O Pós-Guerra em Cherry
A motivação do personagem de Tom Holland é amorosa. Ele se alista no exército depois de uma desilusão amorosa com sua namorada Emily (Ciara Bravo) que decide terminar com ele e ir estudar no Canadá. Nico vai para o acampamento treinar para combater na guerra, eles acabam reatando. Então decidem se casar para se manterem ainda mais ligados durante o período em que eles ficarão separados.

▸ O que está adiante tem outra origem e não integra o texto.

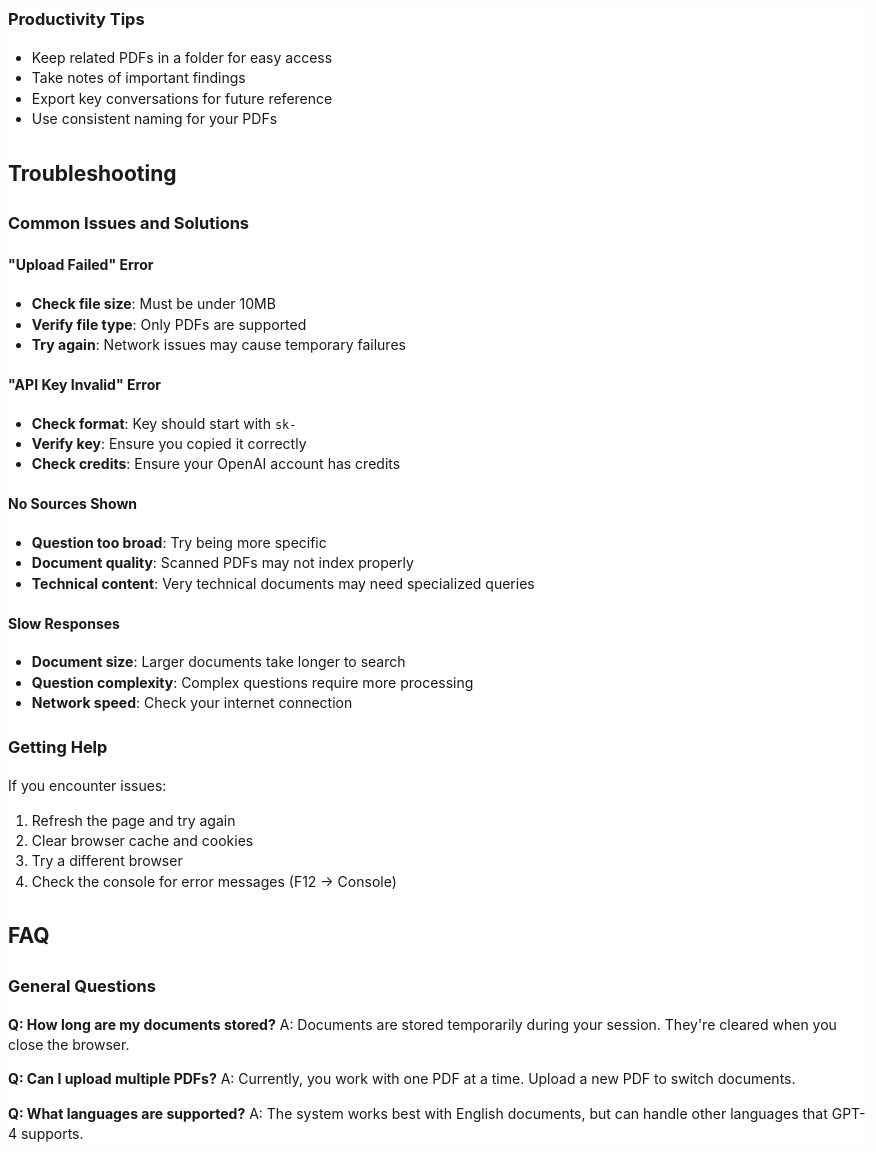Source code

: ### Productivity Tips

- Keep related PDFs in a folder for easy access
- Take notes of important findings
- Export key conversations for future reference
- Use consistent naming for your PDFs

## Troubleshooting

### Common Issues and Solutions

#### "Upload Failed" Error
- **Check file size**: Must be under 10MB
- **Verify file type**: Only PDFs are supported
- **Try again**: Network issues may cause temporary failures

#### "API Key Invalid" Error
- **Check format**: Key should start with `sk-`
- **Verify key**: Ensure you copied it correctly
- **Check credits**: Ensure your OpenAI account has credits

#### No Sources Shown
- **Question too broad**: Try being more specific
- **Document quality**: Scanned PDFs may not index properly
- **Technical content**: Very technical documents may need specialized queries

#### Slow Responses
- **Document size**: Larger documents take longer to search
- **Question complexity**: Complex questions require more processing
- **Network speed**: Check your internet connection

### Getting Help

If you encounter issues:
1. Refresh the page and try again
2. Clear browser cache and cookies
3. Try a different browser
4. Check the console for error messages (F12 → Console)

## FAQ

### General Questions

**Q: How long are my documents stored?**
A: Documents are stored temporarily during your session. They're cleared when you close the browser.

**Q: Can I upload multiple PDFs?**
A: Currently, you work with one PDF at a time. Upload a new PDF to switch documents.

**Q: What languages are supported?**
A: The system works best with English documents, but can handle other languages that GPT-4 supports.

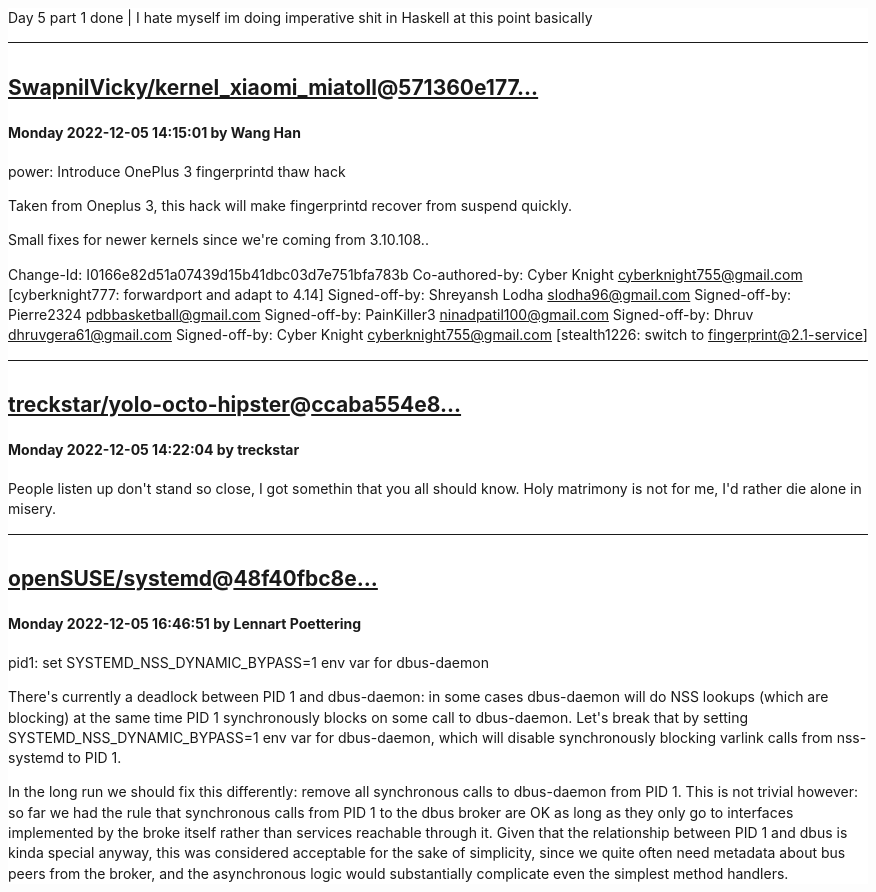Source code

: Day 5 part 1 done | I hate myself im doing imperative shit in Haskell at this point basically

---
## [SwapnilVicky/kernel_xiaomi_miatoll](https://github.com/SwapnilVicky/kernel_xiaomi_miatoll)@[571360e177...](https://github.com/SwapnilVicky/kernel_xiaomi_miatoll/commit/571360e177681e4cc8289c5faeca543a4e8fb0e8)
#### Monday 2022-12-05 14:15:01 by Wang Han

power: Introduce OnePlus 3 fingerprintd thaw hack

Taken from Oneplus 3, this hack will make fingerprintd recover from suspend quickly.

Small fixes for newer kernels since we're coming from 3.10.108..

Change-Id: I0166e82d51a07439d15b41dbc03d7e751bfa783b
Co-authored-by: Cyber Knight <cyberknight755@gmail.com>
[cyberknight777: forwardport and adapt to 4.14]
Signed-off-by: Shreyansh Lodha <slodha96@gmail.com>
Signed-off-by: Pierre2324 <pdbbasketball@gmail.com>
Signed-off-by: PainKiller3 <ninadpatil100@gmail.com>
Signed-off-by: Dhruv <dhruvgera61@gmail.com>
Signed-off-by: Cyber Knight <cyberknight755@gmail.com>
[stealth1226: switch to fingerprint@2.1-service]

---
## [treckstar/yolo-octo-hipster](https://github.com/treckstar/yolo-octo-hipster)@[ccaba554e8...](https://github.com/treckstar/yolo-octo-hipster/commit/ccaba554e8d8c3ddaffe9f2bfaa9fa5f25406550)
#### Monday 2022-12-05 14:22:04 by treckstar

People listen up don't stand so close, I got somethin that you all should know. Holy matrimony is not for me, I'd rather die alone in misery.

---
## [openSUSE/systemd](https://github.com/openSUSE/systemd)@[48f40fbc8e...](https://github.com/openSUSE/systemd/commit/48f40fbc8e38c1a89a8a648ab23d687e5db2aacf)
#### Monday 2022-12-05 16:46:51 by Lennart Poettering

pid1: set SYSTEMD_NSS_DYNAMIC_BYPASS=1 env var for dbus-daemon

There's currently a deadlock between PID 1 and dbus-daemon: in some
cases dbus-daemon will do NSS lookups (which are blocking) at the same
time PID 1 synchronously blocks on some call to dbus-daemon. Let's break
that by setting SYSTEMD_NSS_DYNAMIC_BYPASS=1 env var for dbus-daemon,
which will disable synchronously blocking varlink calls from nss-systemd
to PID 1.

In the long run we should fix this differently: remove all synchronous
calls to dbus-daemon from PID 1. This is not trivial however: so far we
had the rule that synchronous calls from PID 1 to the dbus broker are OK
as long as they only go to interfaces implemented by the broke itself
rather than services reachable through it. Given that the relationship
between PID 1 and dbus is kinda special anyway, this was considered
acceptable for the sake of simplicity, since we quite often need
metadata about bus peers from the broker, and the asynchronous logic
would substantially complicate even the simplest method handlers.
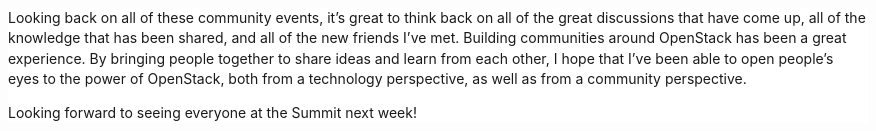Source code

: Looking back on all of these community events, it&#8217;s great to think back on all of the great discussions that have come up, all of the knowledge that has been shared, and all of the new friends I&#8217;ve met. Building communities around OpenStack has been a great experience. By bringing people together to share ideas and learn from each other, I hope that I&#8217;ve been able to open people&#8217;s eyes to the power of OpenStack, both from a technology perspective, as well as from a community perspective.

Looking forward to seeing everyone at the Summit next week!
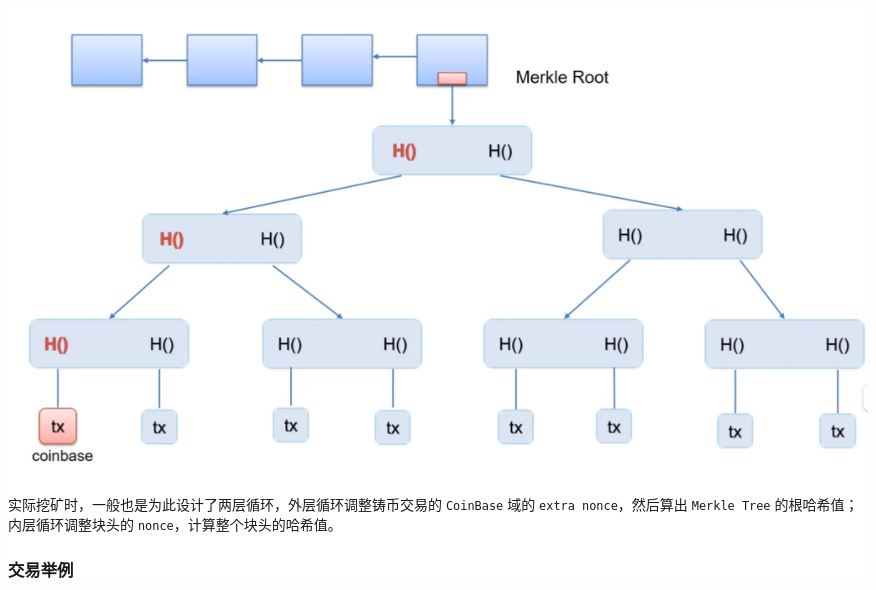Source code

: ![](./imgs/merkletree.png)

实际挖矿时，一般也是为此设计了两层循环，外层循环调整铸币交易的 `CoinBase` 域的 `extra nonce`，然后算出 `Merkle Tree` 的根哈希值；内层循环调整块头的 `nonce`，计算整个块头的哈希值。

### 交易举例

Quando Nico volta e começa a demonstrar os efeitos do transtorno, isso começa a afetar a vida dele e a sua relação com a Emily. Por conta do estresse ambos acabam se viciando em heroína e consequentemente se afundam mais e mais nessa vida.
O grande mérito de “Cherry” são as críticas que ele faz ao exército e à guerra. Utilizando a quebra da quarta parede, Holland vai nos falando o que realmente está pensando e o quanto acredita que aquilo é uma besteira. Além de toda a parte do treinamento, onde o filme expõe toda a hipocrisia que é o discurso da guerra. Vemos que as pessoas inventam mentiras aterrorizantes para se vangloriar de situações que não aconteceram, mas mesmo que tivessem não teria motivo nenhum para se sentir bem.
A guerra acabou?
Os eventos da guerra propriamente dita são realmente traumáticos, apesar de óbvios, e faz sentido que o personagem de Tom Holland fique traumatizado com tudo aquilo que vivenciou.
Quando se envolve com as drogas, isso acontece principalmente por conta dos remédios que ele anda tomando para conseguir viver com os traumas da época da guerra. Ele acaba migrando para drogas mais pesadas quando os remédios começam a não fazer mais efeito por conta do excesso de uso. Emily não aguenta mais conviver com Nico da forma que ele está; portanto, decide também encontrar uma forma de se “anestesiar” daquela situação em que o casal se encontra.
Ao final fica claro a conexão de toda aquela situação e de todos aqueles acontecimentos com o que Nico presenciou durante os anos em que esteve na guerra. Tudo só aconteceu da forma que aconteceu em decorrência dos traumas causados por esses anos no Iraque. O filme evidencia que toda aquela experiência não pode ser outra coisa além de prejudicial à vida das pessoas.
“Cherry” entra no hall de bons filmes de guerra que realmente entenderam o seu propósito. Não glamourizar a guerra, e sim demonstrar todas as contradições e as consequências que esses eventos podem causar em uma pessoa e em uma sociedade.